> _How to complete this task_: In the forum post on occlusion culling below, what kind of culling does the quoted passage say Leadwerks Engine uses?

Hierarchial Occlusion Culling

Jose_Goruka · November 1, 2008, 11:07am

Hi! recently i stumbled upon the leadwerks engine (http://www.leadwerks.com/) and read the “paper” and features for their engine, which seemed pretty normal until i reached this section:

Leadwerks Engine uses per-pixel hierarchal occlusion culling performed on the GPU. There’s no need for complicated BSP systems or visibility compiling; If you can’t see it, it doesn’t get drawn.

So my question is… how is this possible? I know you can do conditional rendering and occlusion queries… but don’t occlusion queries force a flush if you want to read back the result from GL? (thus, hitting performance) It doesn’t make much sense to me… how else could something like this be implemented?

EDIT: I’ll explain better. i know what occlusion queries and conditional rendering are, no need to send me to read about them, question is about the “hierachial” part of the statament. I know basing your engine solely on standard occlusion queries and declaring portals/cells obsolete is kind of ridiculous… BUT! my understanding from their statament is that they do something like this (otherwise i don’t know why they claim that occlusion is hierachial)

> _Dataset content_:
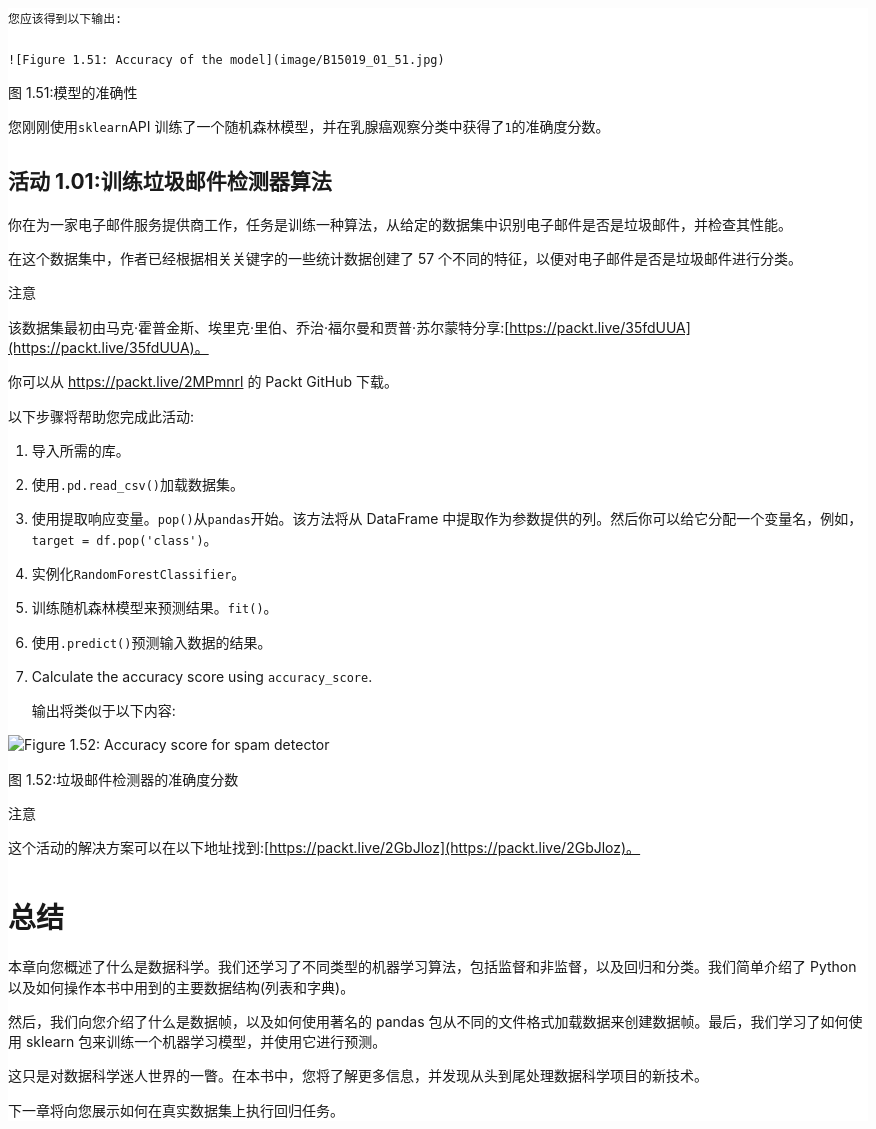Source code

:     您应该得到以下输出:

    ![Figure 1.51: Accuracy of the model](image/B15019_01_51.jpg)

图 1.51:模型的准确性

您刚刚使用`sklearn`API 训练了一个随机森林模型，并在乳腺癌观察分类中获得了`1`的准确度分数。

## 活动 1.01:训练垃圾邮件检测器算法

你在为一家电子邮件服务提供商工作，任务是训练一种算法，从给定的数据集中识别电子邮件是否是垃圾邮件，并检查其性能。

在这个数据集中，作者已经根据相关关键字的一些统计数据创建了 57 个不同的特征，以便对电子邮件是否是垃圾邮件进行分类。

注意

该数据集最初由马克·霍普金斯、埃里克·里伯、乔治·福尔曼和贾普·苏尔蒙特分享:[https://packt.live/35fdUUA](https://packt.live/35fdUUA)。

你可以从 https://packt.live/2MPmnrl 的 Packt GitHub 下载。

以下步骤将帮助您完成此活动:

1.  导入所需的库。
2.  使用`.pd.read_csv()`加载数据集。
3.  使用提取响应变量。`pop()`从`pandas`开始。该方法将从 DataFrame 中提取作为参数提供的列。然后你可以给它分配一个变量名，例如，`target = df.pop('class')`。
4.  实例化`RandomForestClassifier`。
5.  训练随机森林模型来预测结果。`fit()`。
6.  使用`.predict()`预测输入数据的结果。
7.  Calculate the accuracy score using `accuracy_score`.

    输出将类似于以下内容:

![Figure 1.52: Accuracy score for spam detector](image/B15019_01_52.jpg)

图 1.52:垃圾邮件检测器的准确度分数

注意

这个活动的解决方案可以在以下地址找到:[https://packt.live/2GbJloz](https://packt.live/2GbJloz)。

# 总结

本章向您概述了什么是数据科学。我们还学习了不同类型的机器学习算法，包括监督和非监督，以及回归和分类。我们简单介绍了 Python 以及如何操作本书中用到的主要数据结构(列表和字典)。

然后，我们向您介绍了什么是数据帧，以及如何使用著名的 pandas 包从不同的文件格式加载数据来创建数据帧。最后，我们学习了如何使用 sklearn 包来训练一个机器学习模型，并使用它进行预测。

这只是对数据科学迷人世界的一瞥。在本书中，您将了解更多信息，并发现从头到尾处理数据科学项目的新技术。

下一章将向您展示如何在真实数据集上执行回归任务。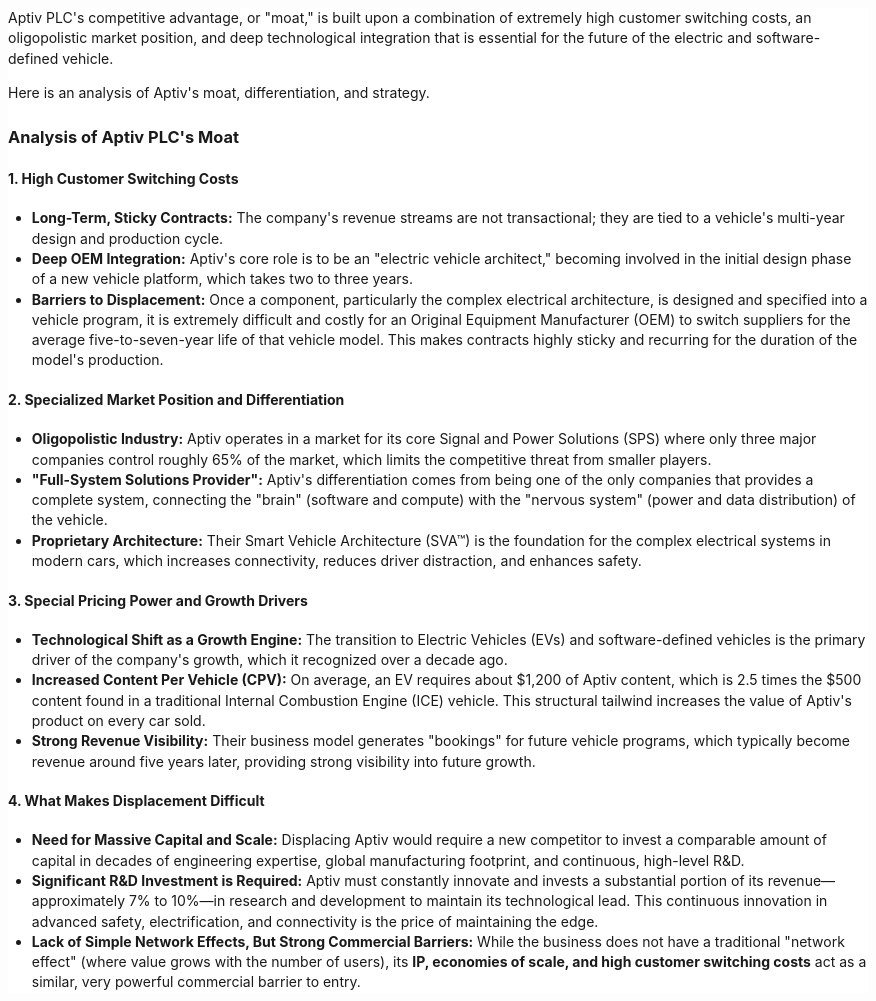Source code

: Aptiv PLC's competitive advantage, or "moat," is built upon a combination of extremely high customer switching costs, an oligopolistic market position, and deep technological integration that is essential for the future of the electric and software-defined vehicle.

Here is an analysis of Aptiv's moat, differentiation, and strategy.

### **Analysis of Aptiv PLC's Moat**

#### **1. High Customer Switching Costs**

*   **Long-Term, Sticky Contracts:** The company's revenue streams are not transactional; they are tied to a vehicle's multi-year design and production cycle.
*   **Deep OEM Integration:** Aptiv's core role is to be an "electric vehicle architect," becoming involved in the initial design phase of a new vehicle platform, which takes two to three years.
*   **Barriers to Displacement:** Once a component, particularly the complex electrical architecture, is designed and specified into a vehicle program, it is extremely difficult and costly for an Original Equipment Manufacturer (OEM) to switch suppliers for the average five-to-seven-year life of that vehicle model. This makes contracts highly sticky and recurring for the duration of the model's production.

#### **2. Specialized Market Position and Differentiation**

*   **Oligopolistic Industry:** Aptiv operates in a market for its core Signal and Power Solutions (SPS) where only three major companies control roughly 65% of the market, which limits the competitive threat from smaller players.
*   **"Full-System Solutions Provider":** Aptiv's differentiation comes from being one of the only companies that provides a complete system, connecting the "brain" (software and compute) with the "nervous system" (power and data distribution) of the vehicle.
*   **Proprietary Architecture:** Their Smart Vehicle Architecture (SVA™) is the foundation for the complex electrical systems in modern cars, which increases connectivity, reduces driver distraction, and enhances safety.

#### **3. Special Pricing Power and Growth Drivers**

*   **Technological Shift as a Growth Engine:** The transition to Electric Vehicles (EVs) and software-defined vehicles is the primary driver of the company's growth, which it recognized over a decade ago.
*   **Increased Content Per Vehicle (CPV):** On average, an EV requires about $1,200 of Aptiv content, which is 2.5 times the $500 content found in a traditional Internal Combustion Engine (ICE) vehicle. This structural tailwind increases the value of Aptiv's product on every car sold.
*   **Strong Revenue Visibility:** Their business model generates "bookings" for future vehicle programs, which typically become revenue around five years later, providing strong visibility into future growth.

#### **4. What Makes Displacement Difficult**

*   **Need for Massive Capital and Scale:** Displacing Aptiv would require a new competitor to invest a comparable amount of capital in decades of engineering expertise, global manufacturing footprint, and continuous, high-level R&D.
*   **Significant R&D Investment is Required:** Aptiv must constantly innovate and invests a substantial portion of its revenue—approximately 7% to 10%—in research and development to maintain its technological lead. This continuous innovation in advanced safety, electrification, and connectivity is the price of maintaining the edge.
*   **Lack of Simple Network Effects, But Strong Commercial Barriers:** While the business does not have a traditional "network effect" (where value grows with the number of users), its **IP, economies of scale, and high customer switching costs** act as a similar, very powerful commercial barrier to entry.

> _Solution_: Per-pixel hierarchal occlusion culling performed on the GPU.